En trois volumes déjà publiés, Abdelhamid Jelassi, dirigeant de premier plan au sein d’Ennahdha, depuis ses années lycéennes puis estudiantines, n’a pas encore épuisé ses «Carnets de l’avant révolution », ni cessé de tenir en haleine ses lecteurs. Dans sa série « Moisson de l’absence », amorcée avec son récit intitulé « La petite main ne ment pas », paru en 2016, puis « Les martyrs rédigent la Constitution », publié début 2017, il revient, dans ce troisième tome sur la longue épreuve carcérale entre 1991 et 2007. Sous le titre de « Le vol savoureux », il publie des notes d’analyse, rédigées dans la redoutable prison d’El Houareb, entre le 18 mars et le 22 juillet 2002, et envoyées clandestinement aux siens, à la faveur de mille détours.
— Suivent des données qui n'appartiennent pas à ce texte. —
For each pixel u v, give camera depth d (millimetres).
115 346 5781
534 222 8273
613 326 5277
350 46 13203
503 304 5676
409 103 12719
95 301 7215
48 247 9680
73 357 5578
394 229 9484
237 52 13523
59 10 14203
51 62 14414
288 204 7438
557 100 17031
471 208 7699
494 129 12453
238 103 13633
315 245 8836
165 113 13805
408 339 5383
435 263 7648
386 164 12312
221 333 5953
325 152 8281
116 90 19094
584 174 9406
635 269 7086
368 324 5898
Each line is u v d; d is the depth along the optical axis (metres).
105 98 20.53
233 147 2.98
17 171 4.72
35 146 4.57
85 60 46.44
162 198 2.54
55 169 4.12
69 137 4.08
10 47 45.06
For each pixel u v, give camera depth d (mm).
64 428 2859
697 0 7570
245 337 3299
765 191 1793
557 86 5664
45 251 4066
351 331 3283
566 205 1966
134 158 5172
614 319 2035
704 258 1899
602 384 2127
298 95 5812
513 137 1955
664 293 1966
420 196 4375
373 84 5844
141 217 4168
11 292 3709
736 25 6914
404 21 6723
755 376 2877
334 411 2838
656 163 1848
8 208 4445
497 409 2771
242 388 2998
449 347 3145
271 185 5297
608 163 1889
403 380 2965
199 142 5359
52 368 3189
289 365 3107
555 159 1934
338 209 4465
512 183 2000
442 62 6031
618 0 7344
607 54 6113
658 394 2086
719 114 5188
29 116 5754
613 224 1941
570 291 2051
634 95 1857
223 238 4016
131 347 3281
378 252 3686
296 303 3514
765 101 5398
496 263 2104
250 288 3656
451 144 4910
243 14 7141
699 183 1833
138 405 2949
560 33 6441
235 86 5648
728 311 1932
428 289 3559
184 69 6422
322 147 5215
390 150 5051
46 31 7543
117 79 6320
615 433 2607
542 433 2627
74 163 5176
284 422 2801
L’acte d’écrire en prison pour un détenu politique, explique cet ingénieur principal chimiste, longtemps chargé de l’appareil et des structures, au sein d’Ennahdha, passe par une série de gestations, les tripes nouées. D’abord, la décision d’écrire et du choix du sujet. Puis, s’assurer de l’opportunité, de son aboutissement, de ses risques. Mais, encore, de sécuriser les conditions de la rédaction, pour ne pas être dénoncé et puni. La quatrième séquence est celle de faire passer le texte à l’extérieur. Puis, de s’assurer qu’il a été bien reçu par son destinataire direct et, enfin, en sixième et ultime étape, par son destinataire final qui lui donnera la diffusion escomptée.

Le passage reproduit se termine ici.